# Forum Home Renovation Tools & Products  makita difference between the DTD152 and DTD146Z impact drivers?

## wozzzzza

I'm struggling to work it out, anyone know the difference between the Makita DTD152 and DTD146Z impact drivers? they look the same to me except the front is a different colour.

----------


## Godzilla73

DTD152 is the new version, slightly skinnier at the nose but same length. Got an email from Sydney Tools earlier with the 146 for $99 delivered.

----------


## wozzzzza

yep, then I looked at Bunnings, they got the DTD152, was going to try and price match them but different part numbers.
might wait for the 152 to come down a bit.

----------


## lazydays

Funny story about drivers but I find my new DTP1451Z brush-less too strong. My old Bosch driver with Ni-Cad batteries just got too much trouble buying generic batteries with varying results so I decided to finally go all makita since I already had some Lithium gear.
It has three drive settings and the first few times I used it, it was stripping threads until I realised I had to slow it down. Most of my work is metal threads into aluminium and if you drive too hard it just strips the thread and I don't like the three settings.
I don't know how the Bosch worked but one day I had a 3" X 2" hardwood rail that must of been 10 yrs old had come away from the post and I couldn't budge it back.
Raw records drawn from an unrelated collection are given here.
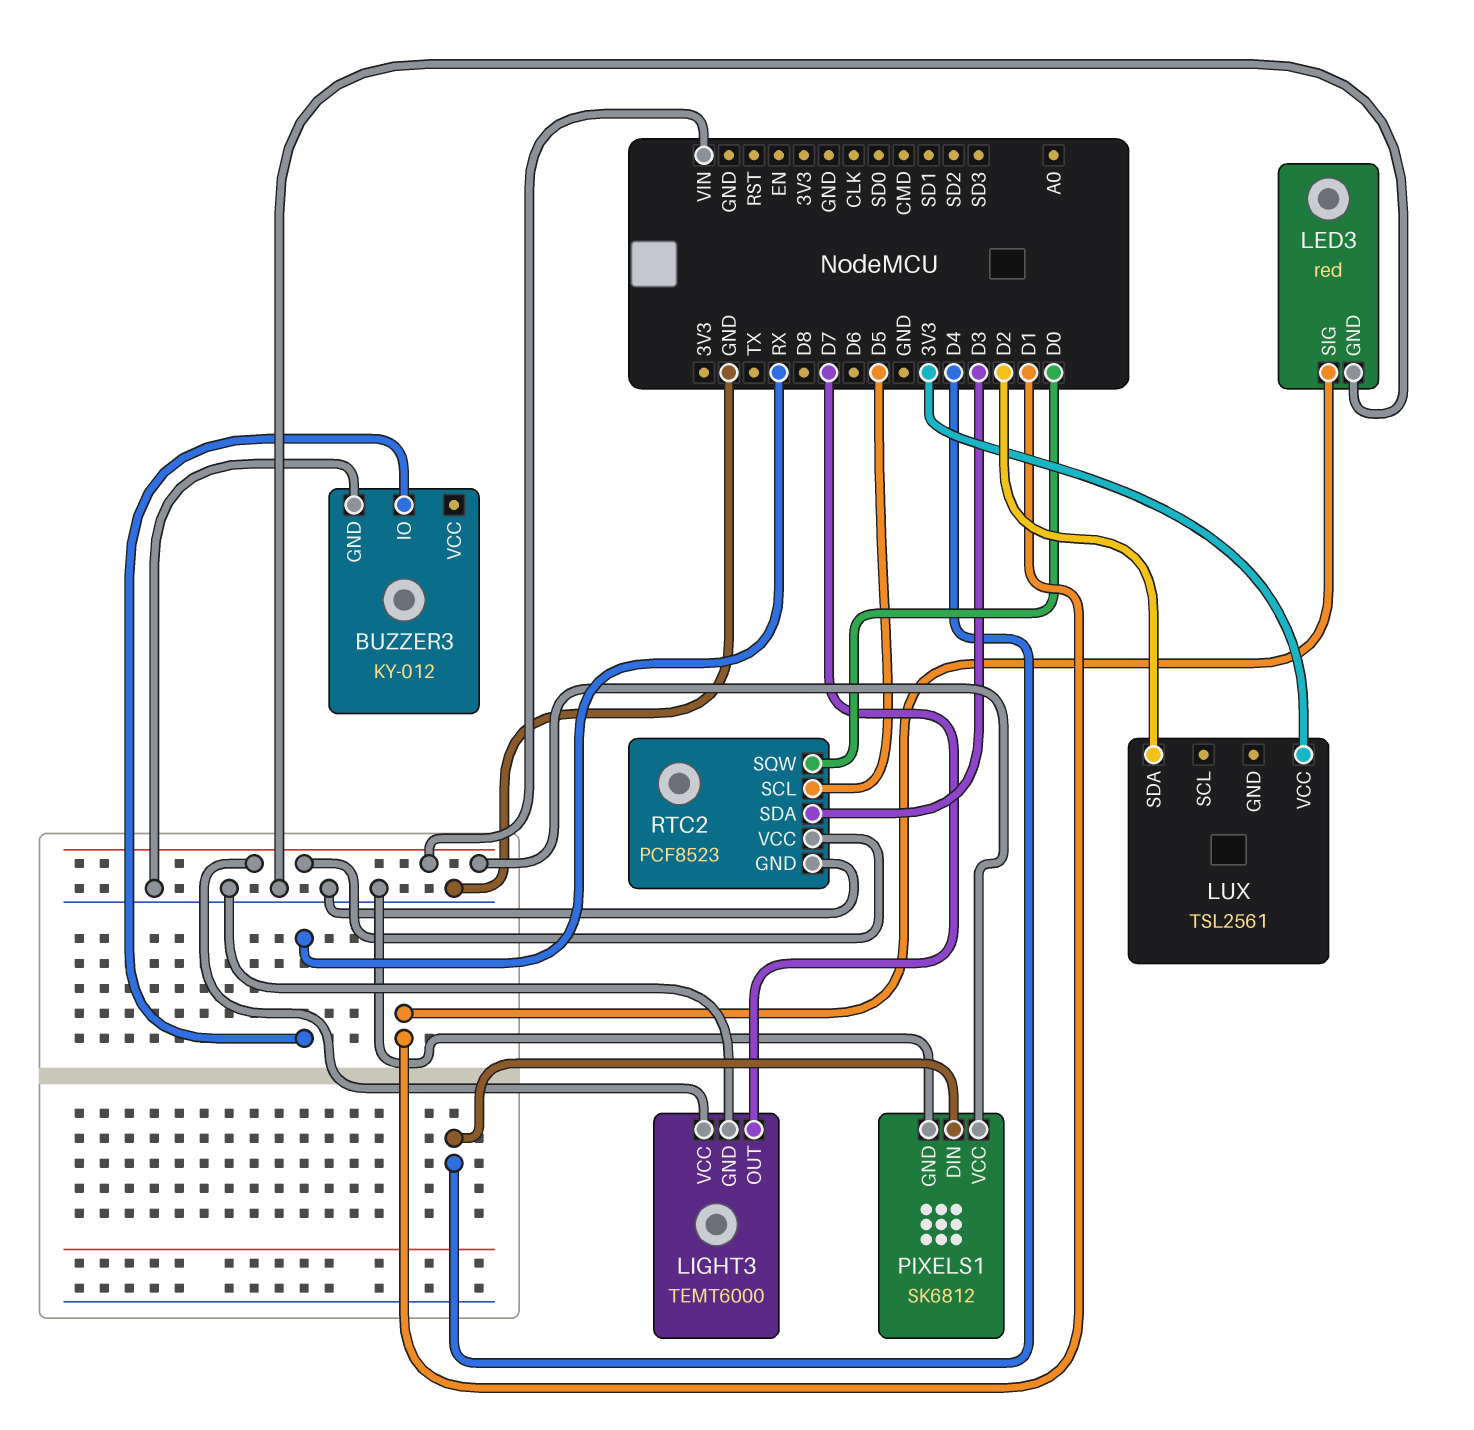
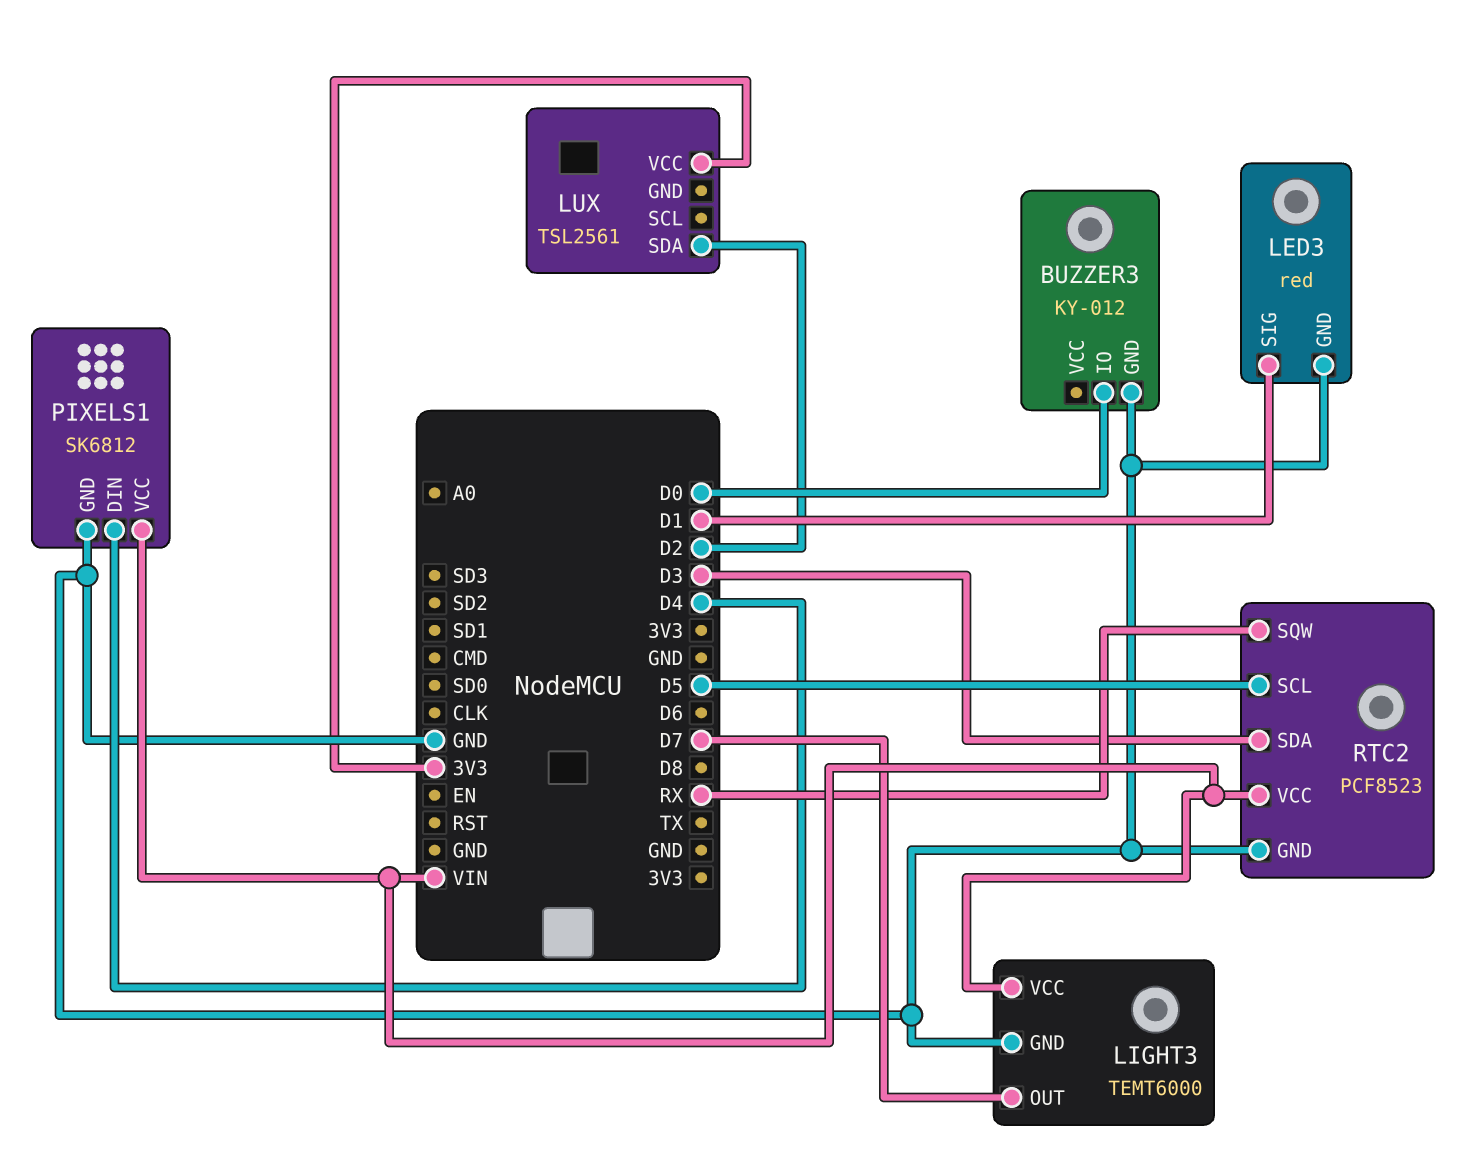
BUZZER3 pin IO: RX -> D0
RTC2 pin SQW: D0 -> RX

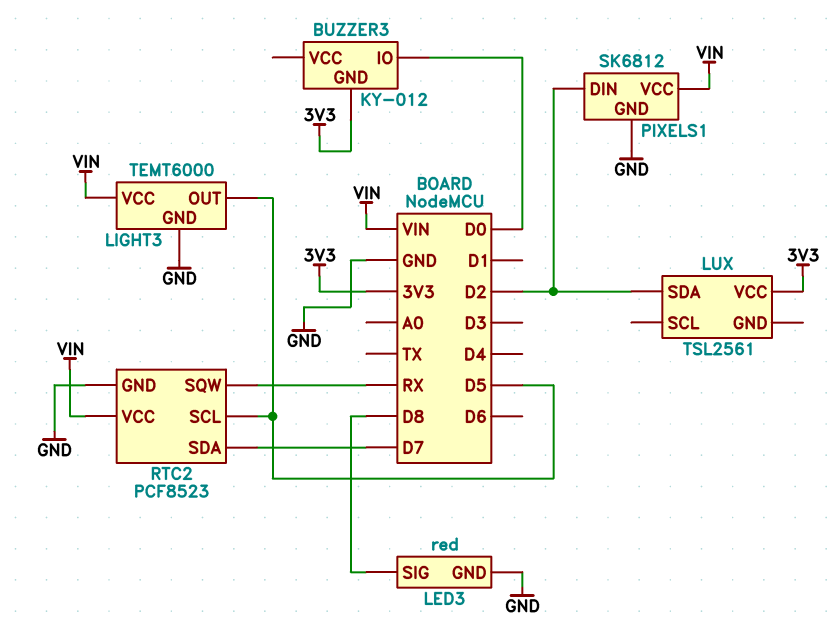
BUZZER3 pin GND: GND -> 3V3
LED3 pin SIG: D1 -> D8
LIGHT3 pin OUT: D7 -> D5
PIXELS1 pin DIN: D4 -> D2
RTC2 pin SDA: D3 -> D7

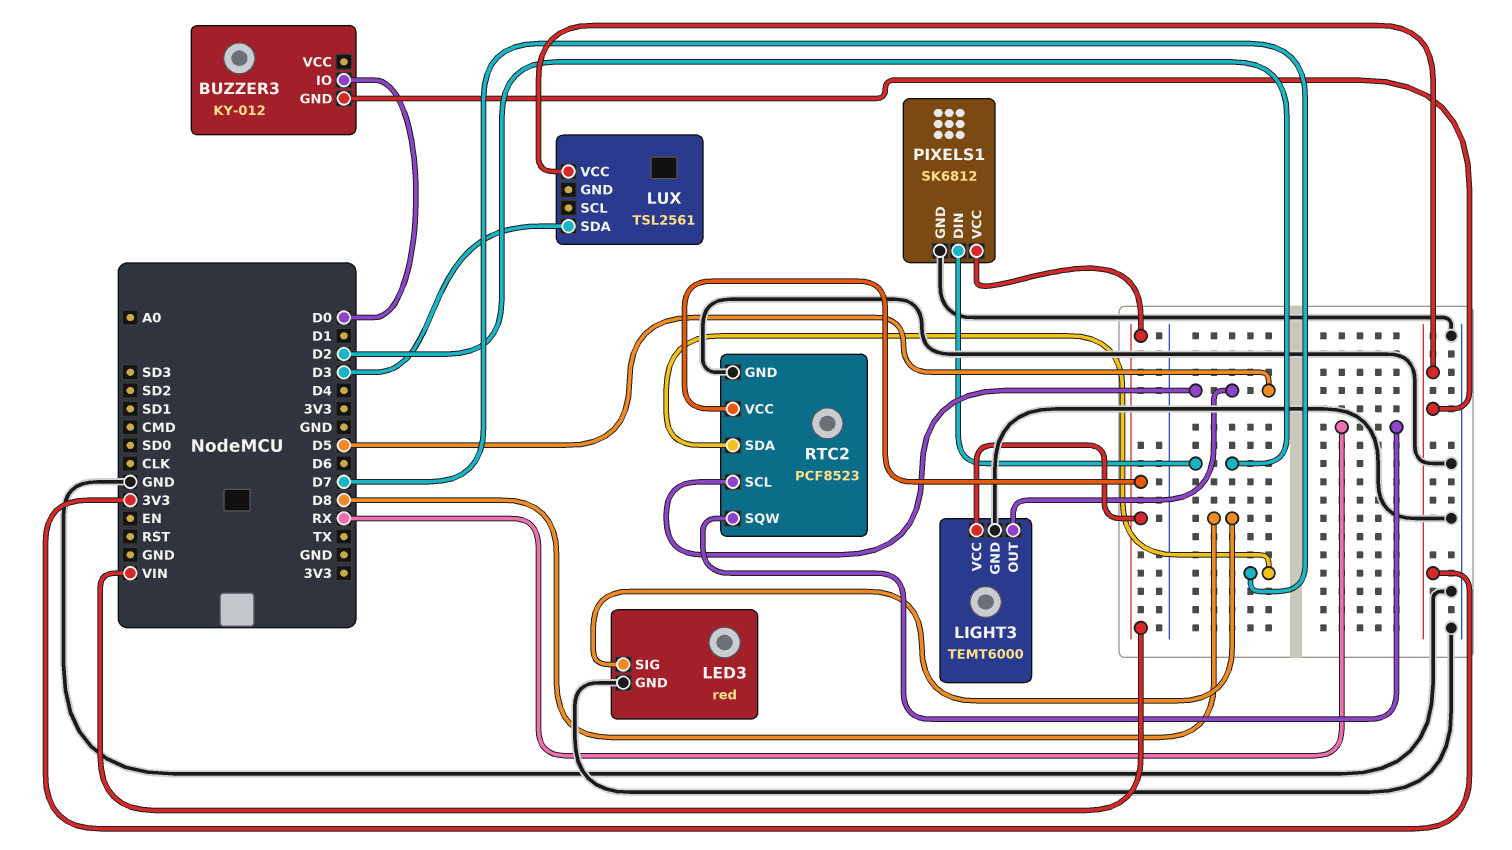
LUX pin SDA: D2 -> D3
Put in a 1500mm bugle screw and the Bosch pulled it all the way back into position then the next job can be putting a metal thread into 1.5mm aluminium and I can drive it right home and the threads never stripped.

----------


## wozzzzza

just looking at makitas website, theres many of these impact drivers to choose from, what one do I get?? 18 Volt

----------


## wozzzzza

anyone help me what one to get? I'm looking at the DTD146Z and the DTD129Z, not sure what one to go with??? wont get used too often, just around the place sort of stuff, not every day use.

----------


## cyclic

> anyone help me what one to get? I'm looking at the DTD146Z and the DTD129Z, not sure what one to go with??? wont get used too often, just around the place sort of stuff, not every day use.

  I don't know which one you should get however
I used Makita tools, nothing else, from the late 60's early 70's until one day in 2005 I bought a Makita Battery Drill from Bunnings for $200.
The batteries lasted 14 months then would not hold charge.
I phoned Bunnings and complained and was told to talk to Makita which I did, and the woman I spoke to asked me where I bought it.
"Bunnings" I replied, to which she said "oh, they are half life batteries "
Needless to say I have not bought a Makita tool since.

----------


## Marc

Makita impact driver is a good tool. It all depends how much you want to spend and what are you doing with it. 
My suggestion:
Buy only 18V brushless.
Do not buy from Bunnings. 
Sydney tools has very good prices. Models vary vastly in price according to the multiple functions (modes) and the power of the motor. https://sydneytools.com.au/catalogse...+impact+driver

----------


## wozzzzza

Sydney tools is where I'm looking. just cant decide between the 2

----------


## Godzilla73

Mate if you're still looking at the same 2 they're essentially same. New has 5nm more grunt and is 1 or 2mm shorter. If you wait any longer the old stock will be gone and you'll be left with one to decide on. Imo save your coin buy the runout model from ST.

----------


## phild01

> Buy only 18V brushless.

  For occasional use, why spend a lot more $ !?

----------


## wozzzzza

done it, ordered the $99 one.
thanks.

----------